** Data for this task follows **

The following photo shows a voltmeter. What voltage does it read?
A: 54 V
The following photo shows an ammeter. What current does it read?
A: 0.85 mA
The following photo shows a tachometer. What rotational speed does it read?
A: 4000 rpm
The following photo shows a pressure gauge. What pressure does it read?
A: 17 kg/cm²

** End of Data for this task **
** Data for this task follows **

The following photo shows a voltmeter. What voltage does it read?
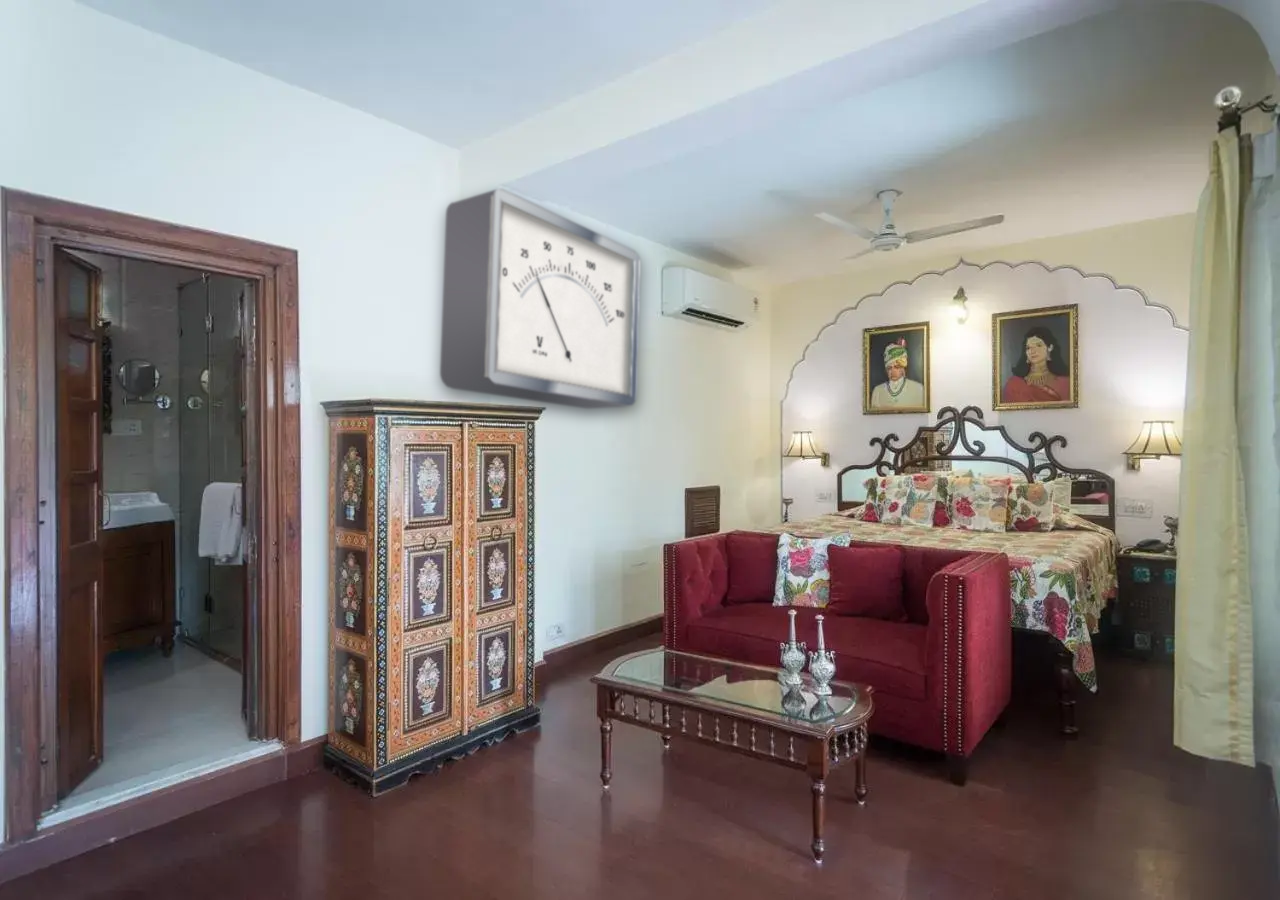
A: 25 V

** End of Data for this task **
** Data for this task follows **

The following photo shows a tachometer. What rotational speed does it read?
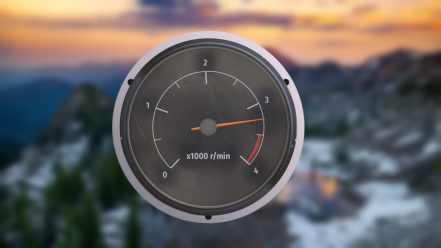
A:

** End of Data for this task **

*Brief:*
Please copy the items starting with the line containing "The following photo shows an" and going on through the line containing "A: 17 kg/cm²", reproducing each line word for word.

*Expected answer:*
The following photo shows an ammeter. What current does it read?
A: 0.85 mA
The following photo shows a tachometer. What rotational speed does it read?
A: 4000 rpm
The following photo shows a pressure gauge. What pressure does it read?
A: 17 kg/cm²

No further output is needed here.